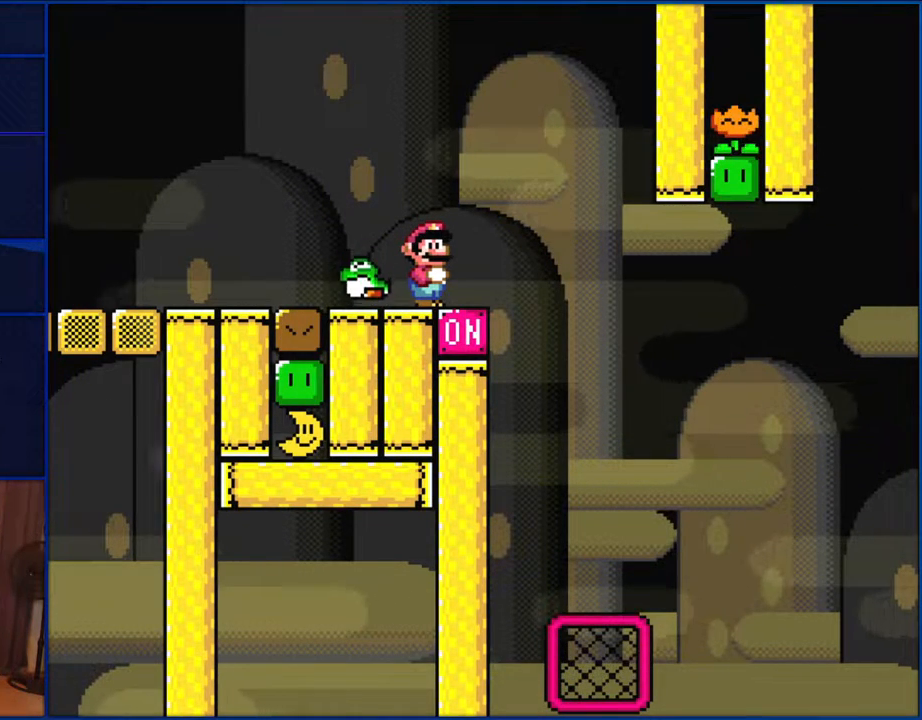
{"buttons": [], "events": []}
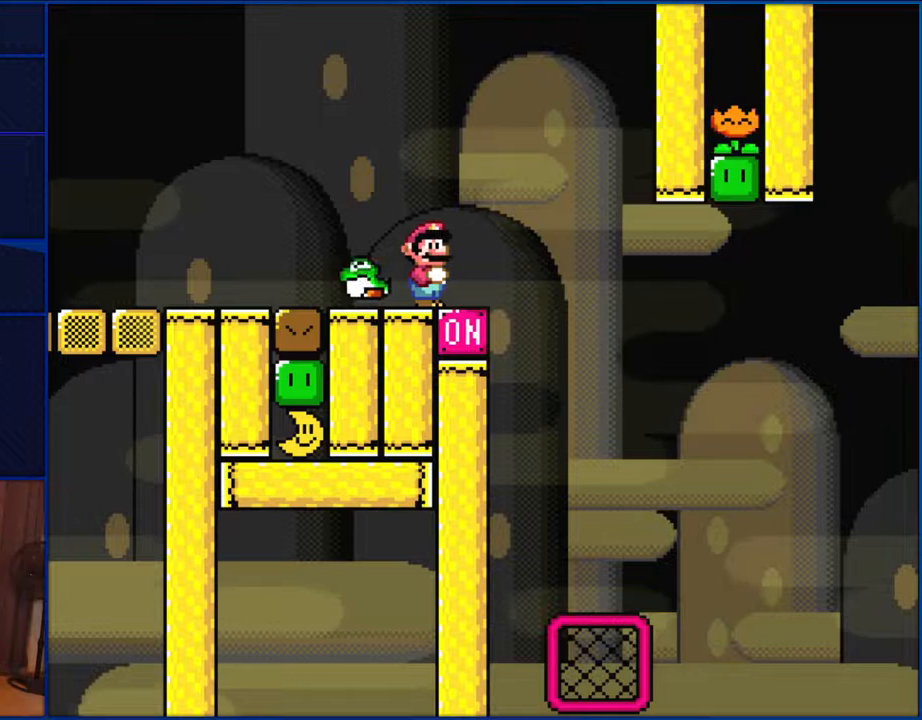
{"buttons": [], "events": []}
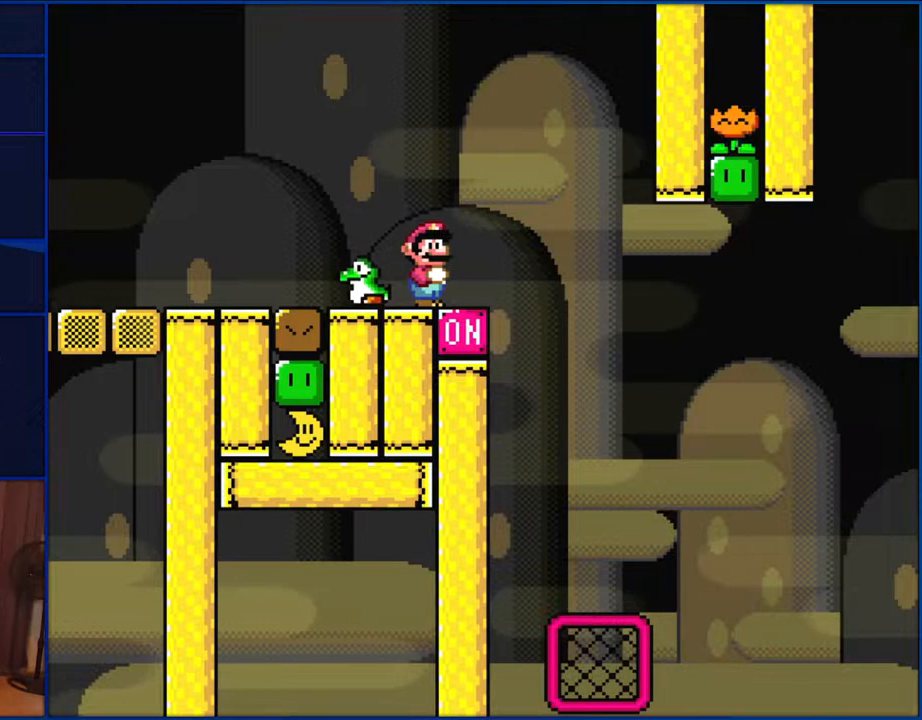
{"buttons": [], "events": [[350, "SELECT", "down"], [433, "SELECT", "up"]]}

Exercise brief
Every line of the listing above is to be repeated exactly, with its pictures left out.

Response area
{"buttons": [], "events": []}
{"buttons": [], "events": []}
{"buttons": [], "events": [[350, "SELECT", "down"], [433, "SELECT", "up"]]}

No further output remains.